ByteDance DPU team is building the computing infrastructure foundation for ByteDance and Volcano Engine Public Cloud, focusing on architecture, development, and research of software and hardware technologies for Cloud & AI computing.
Requirements
- Familiar with Linux kernel, proficient in kernel subsystems, such as memory, KVM, scheduler, Cgroup, network, storage, file system and other modules, and have relevant practical experience;
- Have a deep understanding of Cloud Services & AI applications, including but not limited to Database Systems, Big data, Distributed Storage, Serverless computing, AI/ML inference & training, etc.
- Familiar with data center infrastructure network traffic, understands IDC hardware, core components, and server architecture, and has system-level design experience for end-to-end performance, cost, and stability.
- Familiar with x86 & ARM CPU architecture, familiar with CPU underlying performance tuning, understanding of network and storage protocols.
- Those who understand PCIE/RDMA/smartNIC technologies are preferred;
- Familiar with GPU CUDA programming, userspace storage technology SPDK, network technology DPDK.
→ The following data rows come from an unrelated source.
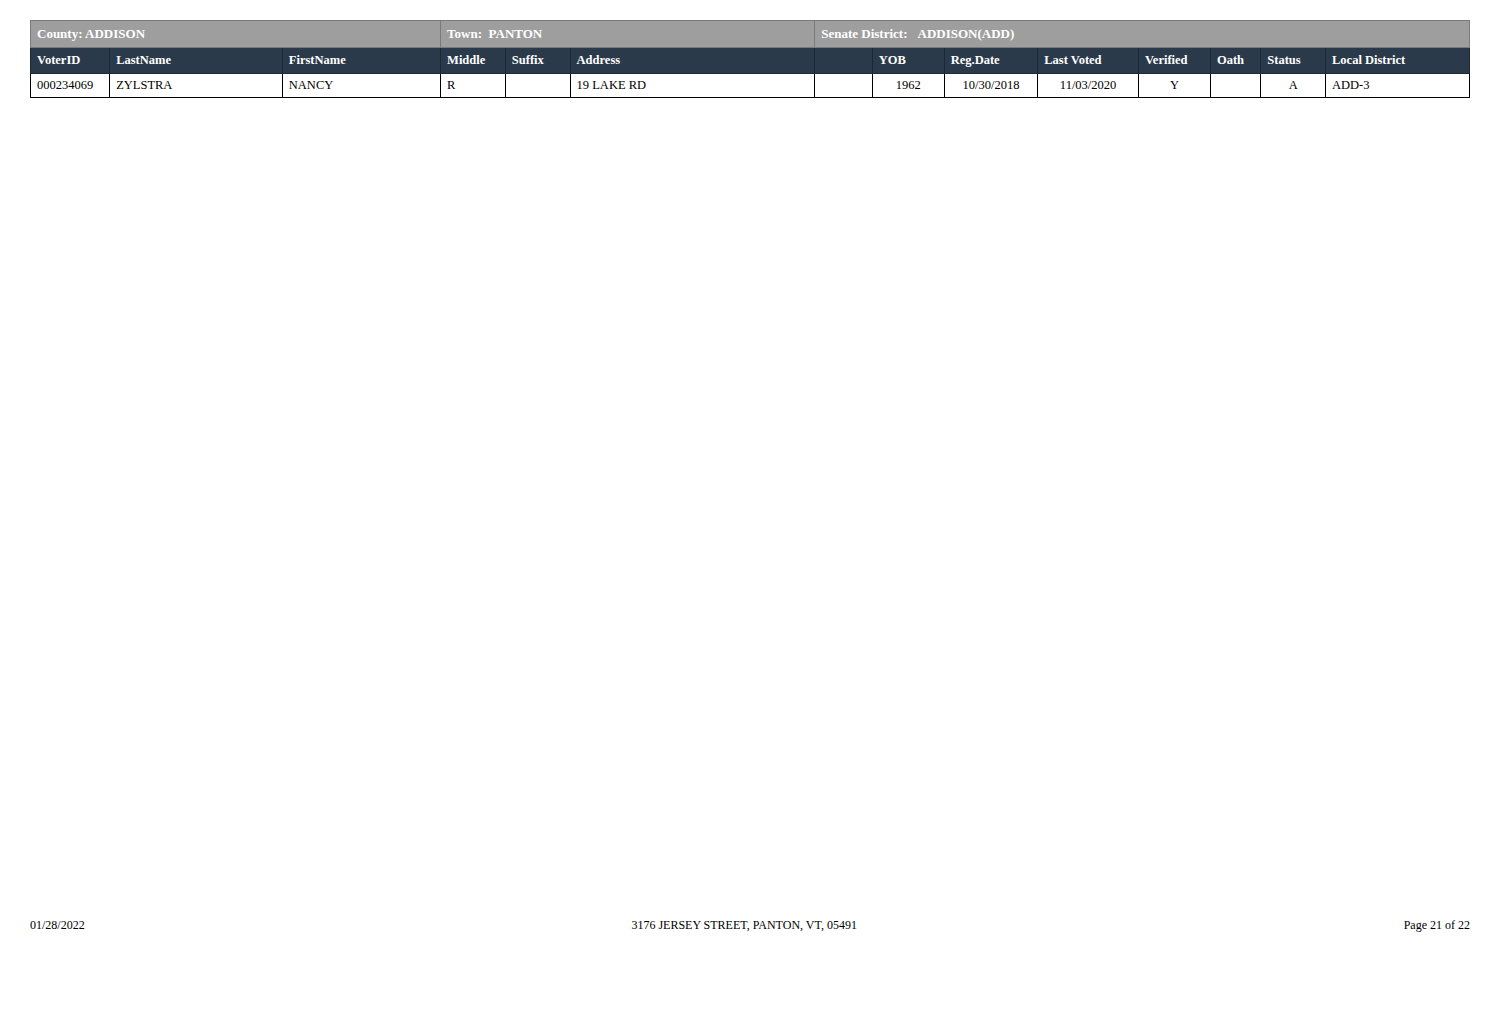| County: ADDISON | Town: PANTON | Senate District: ADDISON(ADD) |
| VoterID | LastName | FirstName | Middle | Suffix | Address | | YOB | Reg.Date | Last Voted | Verified | Oath | Status | Local District |
| 000234069 | ZYLSTRA | NANCY | R | | 19 LAKE RD | | 1962 | 10/30/2018 | 11/03/2020 | Y | | A | ADD-3 |
01/28/2022
3176 JERSEY STREET, PANTON, VT, 05491
Page 21 of 22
- Those who understand virtualization file system virtfs, CXL memory technologies are preferred
Responsibilities
- Responsible for the architecture of the next generation kernel/virtualization/container based on DPU and exploration of frontend technologies.
- Responsible for the research and architecture of DPU software and hardware for both CPU-centric and GPU-centric infrastructure.
- Responsible for optimizing the architecture, development, and performance of the monitoring system for CPU, network, storage, kernel in the data center infrastructure.
- Responsible for cutting-edge exploration, architecture, development, and optimization of GPU virtualization and high performance storage & memory systems.
- Responsible for the acceleration architecture for typical workloads in data center infrastructure such as AI/ML, databases, Serverless Computing, Big Data, etc.
Other
- 3 years of experience in software-hardware co-design is preferred, with specific experience in developing distributed computing systems, high-speed interconnection, and distributed storage.